Has anyone tried to study how much NYC housing demand is due to having a large foreign-born population (something like 37%)?

https://www.huffpost.com/entry/new-york-city-immigrants_n_44...

Do foreigners require more houses than Americans?
.. yes? this is studied.

studies typically conclude that immigrant populations do contribute to housing demand (duh), but the labor supply they bring to services market (e.g. childcare, retail) lowers the cost of those services by a more-than-commensurate amount. so the total cost of living goes down for "natives."

> They are expensive largely because of housing so your statement is a bit of a tautology.

Yes. And that's impossible to fix.

> Historically NYC housing used to be a lot more affordable before they stopped building, reducing supply relative to demand and thereby raising prices.

Demand will _always_ outstrip supply.
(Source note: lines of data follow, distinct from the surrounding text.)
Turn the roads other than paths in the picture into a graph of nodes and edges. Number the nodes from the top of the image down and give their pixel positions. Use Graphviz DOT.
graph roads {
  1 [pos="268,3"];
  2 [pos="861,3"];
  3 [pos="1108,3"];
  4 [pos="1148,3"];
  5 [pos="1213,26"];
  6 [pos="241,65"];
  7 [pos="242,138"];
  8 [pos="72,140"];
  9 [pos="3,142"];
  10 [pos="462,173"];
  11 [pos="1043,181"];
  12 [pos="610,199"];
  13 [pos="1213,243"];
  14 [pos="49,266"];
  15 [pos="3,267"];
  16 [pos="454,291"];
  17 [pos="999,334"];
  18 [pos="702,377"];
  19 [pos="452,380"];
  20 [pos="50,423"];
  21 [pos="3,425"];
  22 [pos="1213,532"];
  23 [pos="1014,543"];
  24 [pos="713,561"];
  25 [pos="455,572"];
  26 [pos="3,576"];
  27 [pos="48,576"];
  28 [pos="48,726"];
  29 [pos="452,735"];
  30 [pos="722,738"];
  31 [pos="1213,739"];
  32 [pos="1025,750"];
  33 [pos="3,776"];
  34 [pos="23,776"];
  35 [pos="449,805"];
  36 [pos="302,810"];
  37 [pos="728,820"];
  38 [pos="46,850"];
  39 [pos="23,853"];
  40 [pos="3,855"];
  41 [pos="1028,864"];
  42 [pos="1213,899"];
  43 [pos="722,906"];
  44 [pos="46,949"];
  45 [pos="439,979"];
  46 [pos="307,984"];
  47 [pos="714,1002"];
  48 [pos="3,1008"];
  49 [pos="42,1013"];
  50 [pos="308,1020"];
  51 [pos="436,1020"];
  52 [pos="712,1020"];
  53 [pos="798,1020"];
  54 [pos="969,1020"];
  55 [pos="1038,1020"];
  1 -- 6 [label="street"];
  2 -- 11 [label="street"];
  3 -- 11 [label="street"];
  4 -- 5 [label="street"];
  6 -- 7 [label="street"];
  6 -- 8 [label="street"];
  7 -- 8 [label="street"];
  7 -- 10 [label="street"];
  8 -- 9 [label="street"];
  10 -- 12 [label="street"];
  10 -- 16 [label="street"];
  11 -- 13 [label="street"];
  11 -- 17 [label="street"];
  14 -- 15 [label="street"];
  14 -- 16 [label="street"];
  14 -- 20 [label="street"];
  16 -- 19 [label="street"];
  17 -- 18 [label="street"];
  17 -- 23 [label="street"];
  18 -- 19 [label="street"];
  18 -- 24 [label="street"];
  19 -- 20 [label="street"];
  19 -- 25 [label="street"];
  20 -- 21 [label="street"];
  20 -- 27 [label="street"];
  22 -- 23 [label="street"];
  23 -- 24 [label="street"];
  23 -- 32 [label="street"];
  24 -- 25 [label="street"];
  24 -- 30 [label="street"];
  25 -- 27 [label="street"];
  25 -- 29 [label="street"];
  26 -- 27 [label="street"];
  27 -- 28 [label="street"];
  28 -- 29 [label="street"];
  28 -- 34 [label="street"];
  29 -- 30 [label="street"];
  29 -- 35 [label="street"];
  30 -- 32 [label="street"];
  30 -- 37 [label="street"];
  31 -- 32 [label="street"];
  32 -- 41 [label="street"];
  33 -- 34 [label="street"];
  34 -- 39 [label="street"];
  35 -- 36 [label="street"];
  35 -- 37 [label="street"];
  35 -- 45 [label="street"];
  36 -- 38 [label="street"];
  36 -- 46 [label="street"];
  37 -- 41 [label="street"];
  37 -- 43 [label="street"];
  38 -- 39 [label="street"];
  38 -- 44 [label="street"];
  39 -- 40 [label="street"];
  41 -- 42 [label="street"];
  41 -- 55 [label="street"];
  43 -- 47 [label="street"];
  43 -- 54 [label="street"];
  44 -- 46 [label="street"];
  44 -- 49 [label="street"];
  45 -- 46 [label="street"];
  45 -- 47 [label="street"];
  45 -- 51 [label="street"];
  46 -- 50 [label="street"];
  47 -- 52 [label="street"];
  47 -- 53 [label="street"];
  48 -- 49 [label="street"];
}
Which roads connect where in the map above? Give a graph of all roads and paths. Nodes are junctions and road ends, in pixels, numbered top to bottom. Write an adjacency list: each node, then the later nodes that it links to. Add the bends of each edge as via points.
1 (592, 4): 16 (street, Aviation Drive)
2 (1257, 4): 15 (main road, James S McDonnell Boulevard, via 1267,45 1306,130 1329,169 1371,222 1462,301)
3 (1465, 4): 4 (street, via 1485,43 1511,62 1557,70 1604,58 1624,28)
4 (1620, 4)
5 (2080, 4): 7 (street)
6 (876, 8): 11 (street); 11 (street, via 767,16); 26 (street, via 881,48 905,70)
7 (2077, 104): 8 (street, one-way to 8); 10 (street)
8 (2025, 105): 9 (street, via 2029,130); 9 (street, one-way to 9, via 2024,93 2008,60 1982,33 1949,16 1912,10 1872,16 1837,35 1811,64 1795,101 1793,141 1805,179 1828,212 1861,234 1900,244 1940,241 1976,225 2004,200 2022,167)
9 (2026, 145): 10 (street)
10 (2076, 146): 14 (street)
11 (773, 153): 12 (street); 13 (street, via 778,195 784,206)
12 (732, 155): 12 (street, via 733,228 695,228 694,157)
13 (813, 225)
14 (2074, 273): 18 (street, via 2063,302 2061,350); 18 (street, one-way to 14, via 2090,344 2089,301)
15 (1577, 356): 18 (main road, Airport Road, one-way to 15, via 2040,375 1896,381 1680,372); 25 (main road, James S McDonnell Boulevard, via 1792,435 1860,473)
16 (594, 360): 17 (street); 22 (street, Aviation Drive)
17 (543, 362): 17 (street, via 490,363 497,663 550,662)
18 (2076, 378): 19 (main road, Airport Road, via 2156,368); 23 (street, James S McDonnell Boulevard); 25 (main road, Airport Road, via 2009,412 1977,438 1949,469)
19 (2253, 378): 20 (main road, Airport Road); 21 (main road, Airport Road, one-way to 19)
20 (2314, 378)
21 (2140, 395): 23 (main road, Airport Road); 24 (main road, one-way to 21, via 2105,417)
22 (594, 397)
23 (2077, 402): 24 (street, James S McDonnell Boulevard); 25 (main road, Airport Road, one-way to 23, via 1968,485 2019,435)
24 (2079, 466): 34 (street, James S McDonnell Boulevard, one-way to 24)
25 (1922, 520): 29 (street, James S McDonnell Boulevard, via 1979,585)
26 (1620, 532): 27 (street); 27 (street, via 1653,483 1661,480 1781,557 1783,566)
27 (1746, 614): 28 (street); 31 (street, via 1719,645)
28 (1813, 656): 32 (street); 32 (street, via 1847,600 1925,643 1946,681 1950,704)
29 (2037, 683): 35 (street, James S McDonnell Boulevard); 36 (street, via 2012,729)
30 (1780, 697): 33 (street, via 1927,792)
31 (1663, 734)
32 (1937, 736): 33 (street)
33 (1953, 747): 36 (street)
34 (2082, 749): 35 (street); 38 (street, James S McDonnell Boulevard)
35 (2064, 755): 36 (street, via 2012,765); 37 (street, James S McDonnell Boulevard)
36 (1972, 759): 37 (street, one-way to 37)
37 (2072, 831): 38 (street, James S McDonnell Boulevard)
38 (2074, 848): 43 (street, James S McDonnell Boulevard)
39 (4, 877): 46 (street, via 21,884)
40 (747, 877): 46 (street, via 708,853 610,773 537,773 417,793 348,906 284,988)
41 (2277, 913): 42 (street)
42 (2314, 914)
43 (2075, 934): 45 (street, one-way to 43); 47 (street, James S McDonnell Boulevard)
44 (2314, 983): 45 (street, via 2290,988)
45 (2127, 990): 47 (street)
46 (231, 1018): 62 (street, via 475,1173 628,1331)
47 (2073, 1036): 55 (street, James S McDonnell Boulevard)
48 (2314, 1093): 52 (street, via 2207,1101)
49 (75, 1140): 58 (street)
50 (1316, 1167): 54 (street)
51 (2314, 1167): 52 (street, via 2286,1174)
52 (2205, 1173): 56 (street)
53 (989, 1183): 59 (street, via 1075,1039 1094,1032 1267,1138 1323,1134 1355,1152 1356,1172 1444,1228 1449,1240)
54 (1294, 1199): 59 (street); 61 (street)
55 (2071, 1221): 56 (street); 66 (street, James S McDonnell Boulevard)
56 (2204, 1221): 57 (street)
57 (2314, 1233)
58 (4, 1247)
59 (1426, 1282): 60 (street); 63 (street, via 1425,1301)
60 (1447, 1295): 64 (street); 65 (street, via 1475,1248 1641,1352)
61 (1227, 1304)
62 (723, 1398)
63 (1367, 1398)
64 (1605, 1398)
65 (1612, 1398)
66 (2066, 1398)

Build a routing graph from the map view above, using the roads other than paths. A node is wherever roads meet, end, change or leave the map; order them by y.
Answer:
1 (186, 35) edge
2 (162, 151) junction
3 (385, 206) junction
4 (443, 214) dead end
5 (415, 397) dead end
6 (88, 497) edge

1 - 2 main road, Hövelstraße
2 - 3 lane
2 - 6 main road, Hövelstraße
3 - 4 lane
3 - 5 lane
And there's no such thing as "affordable housing", it's a contradiction like "hot liquid helium". If housing sells, then it's affordable for _somebody_.

What you're talking about is subsidized housing in some form. Like rent control or housing projects.

> Demand will _always_ outstrip supply.

Economics 101 would beg to disagree.

> And there's no such thing as "affordable housing", it's a contradiction like "hot liquid helium". If housing sells, then it's affordable for _somebody_.

Incorrect. Housing can be sold to a buyer that won't use it for housing. Like the dog protecting the manger full of food it can't eat, affordable housing can be removed from the market by investors, tax vehicles, and so forth.